Ryan,

Thanks. So 1.12.0 has no known issues with content repo not being cleaned up 
properly.

As you pointed out, nifi.content.claim.max.appendable.size is intended to cap 
the maximum number of FlowFiles that will be written to a single file. However, 
it does come with a couple of caveats.

(1) Once this cap is reached, it won’t keep adding FlowFiles to the stream, but 
once it starts, it doesn’t spill over to another stream. So, with that set to 1 
MB, you may write 100 FlowFiles, each 4 KB, and then write a 4 MB FlowFile to 
it. So the size will be about 4.4 MB, and it won’t be cleaned up until all 101 
FlowFiles have left your system.

(2) The cap only takes effect between Process Sessions. Meaning, that if you 
have a Processor that processes many FlowFiles in a single session, they can 
all be written to a single file. Generally, this could happen if you set the 
Run Duration to a high value. For example, if Run Duration is set to 1 second 
and you have enough FlowFiles for it to process for a full second, all of those 
FlowFiles could be written to the same file on disk.

Also, of note, the files are only cleaned up when the FlowFile Repository 
checkpoints. This is determined by the 
“nifi.flowfile.repository.checkpoint.interval” property. This defaults to 20 
seconds in 1.12.0 but if you have a larger value there, you may want to 
decrease it.

One thing that might be of interest in understanding why the content claims 
still exist in the repo is to run “bin/nifi.sh diagnostics —verbose 
diagnostics1.txt”
That will write out a file, diagnostics1.txt, that has lots of diagnostics 
information. This includes which FlowFiles are referencing each file in the 
content repository. I.e., which FlowFiles must finish processing before the 
file can be cleaned up.

Hope this helps!
-Mark


On Sep 17, 2020, at 11:07 AM, Ryan Hendrickson 
<ryan.andrew.hendrick...@gmail.com<mailto:ryan.andrew.hendrick...@gmail.com>> 
wrote:

1.12.0

Thanks,
Ryan

On Thu, Sep 17, 2020 at 11:04 AM Joe Witt 
<joe.w...@gmail.com<mailto:joe.w...@gmail.com>> wrote:
Ryan

What version are you using? I do think we had an issue that kept items around 
longer than intended that has been addressed.

Thanks

On Thu, Sep 17, 2020 at 7:58 AM Ryan Hendrickson 
<ryan.andrew.hendrick...@gmail.com<mailto:ryan.andrew.hendrick...@gmail.com>> 
wrote:
Hello,
I've got ~15 million FlowFiles, each roughly 4KB, totally in about 55GB of data 
on my canvas.

However, the content repository (on it's own partition) is completely full with 
350GB of data.  I'm pretty certain the way Content Claims store the data is 
responsible for this.  In previous experience, we've had files that are larger, 
and haven't seen this as much.

My guess is that as data was streaming through and being added to a claim, it 
isn't always released as the small files leaves the canvas.

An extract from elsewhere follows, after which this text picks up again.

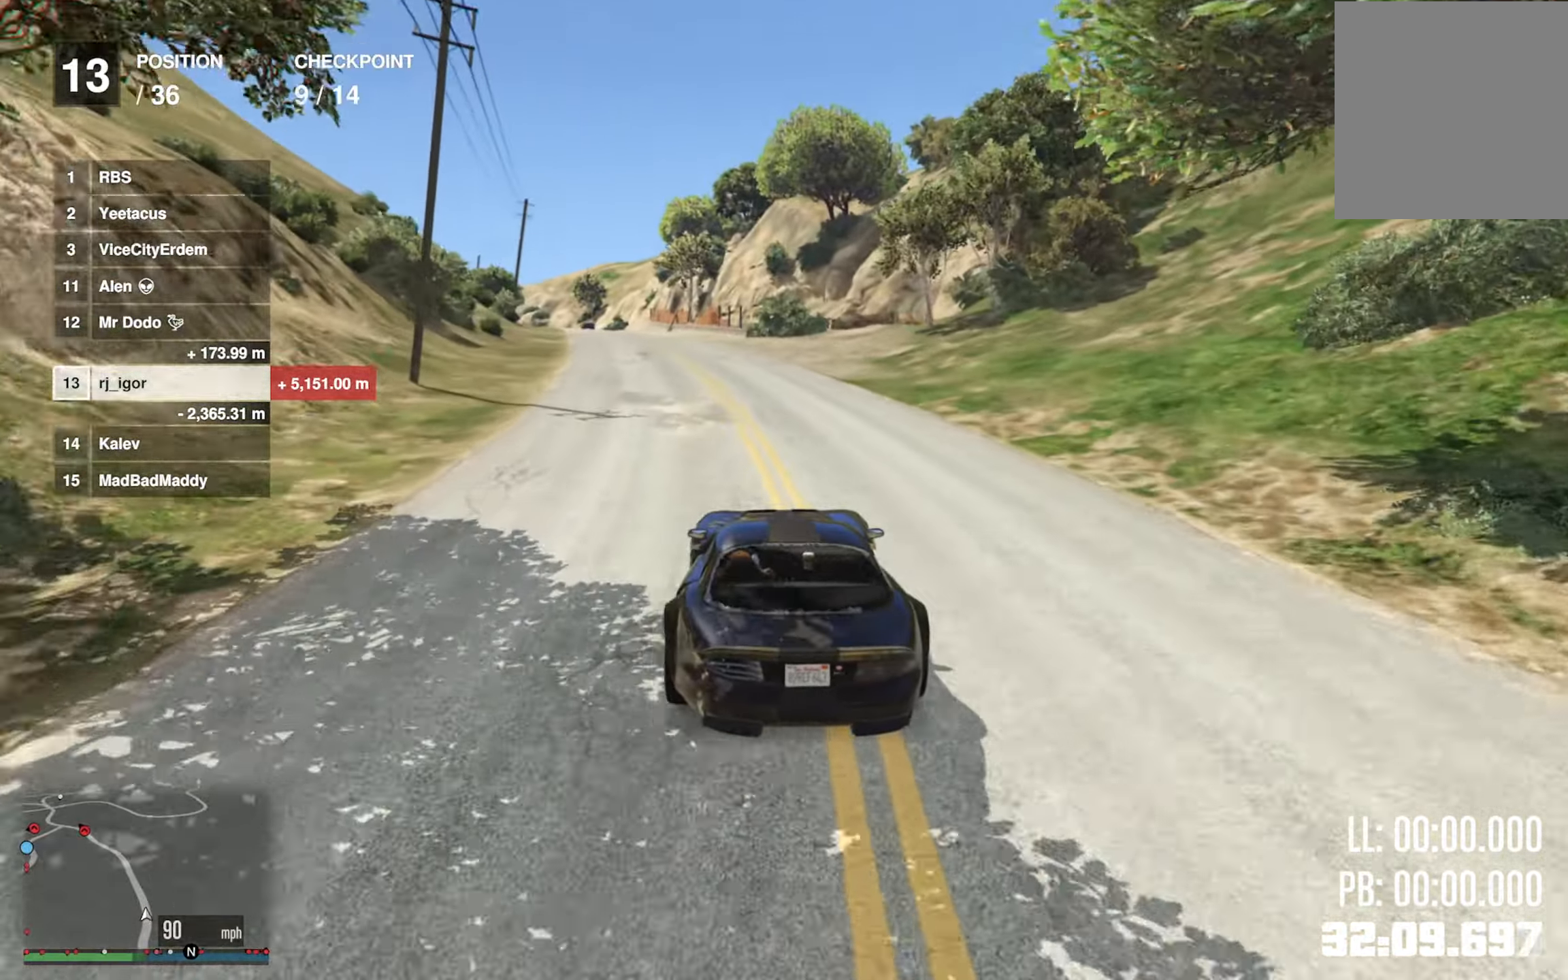
{"buttons": ["R2"], "left_stick": "left", "right_stick": "center", "events": [[450, "left_stick", "left"]]}
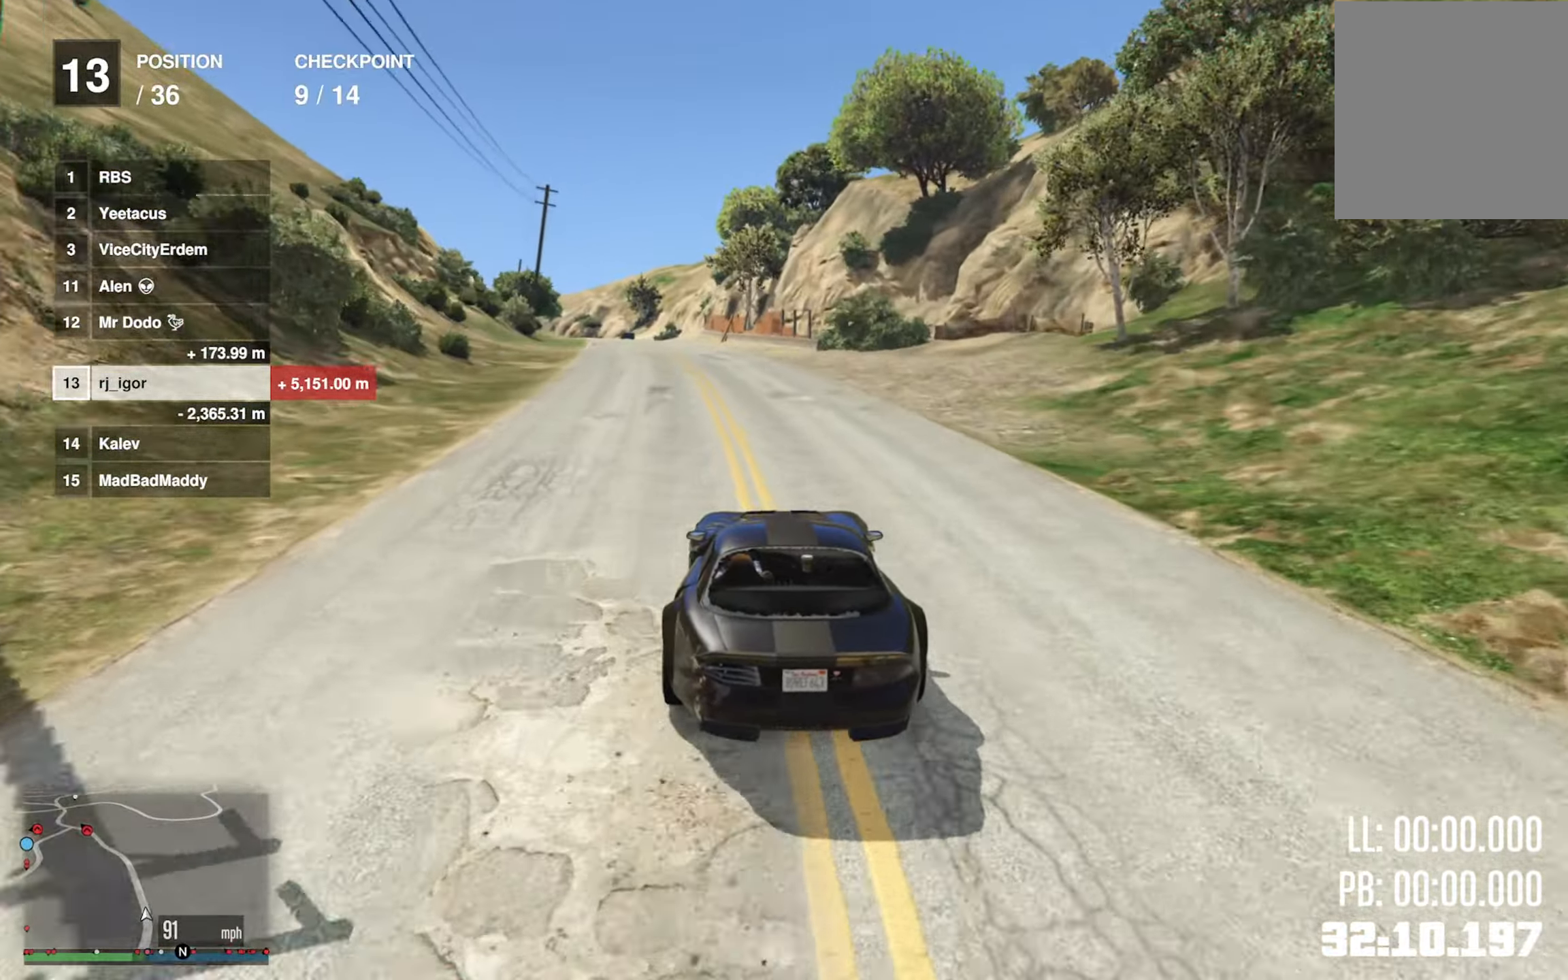
{"buttons": ["R2"], "left_stick": "center", "right_stick": "center", "events": [[84, "left_stick", "center"]]}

We've run into this issue enough times that I figure there's probably a "best 
practice for small files" for the content claims settings.

These are our current settings:
nifi.content.repository.implementation=org.apache.nifi.controller.repository.FileSystemRepository
nifi.content.claim.max.appendable.size=1 MB
nifi.content.claim.max.flow.files=100
nifi.content.repository.directory.default=/var/nifi/repositories/content
nifi.content.repository.archive.max.retention.period=12 hours
nifi.content.repository.archive.max.usage.percentage=50%
nifi.content.repository.archive.enabled=true
nifi.content.repository.always.sync=false

https://nifi.apache.org/docs/nifi-docs/html/administration-guide.html#content-repository

There's 1024 folders on the disk (0-1023) for the Content Claims.
Each file inside the folders are roughly  2MB to 8 MB (Which is odd because I 
thought the max appendable size would make this no larger than 1MB.)

Is there a way to expand the number of folders and/or reduce the amount of 
individual FlowFiles that are stored in the claims?

I'm hoping there might be a best practice out there though.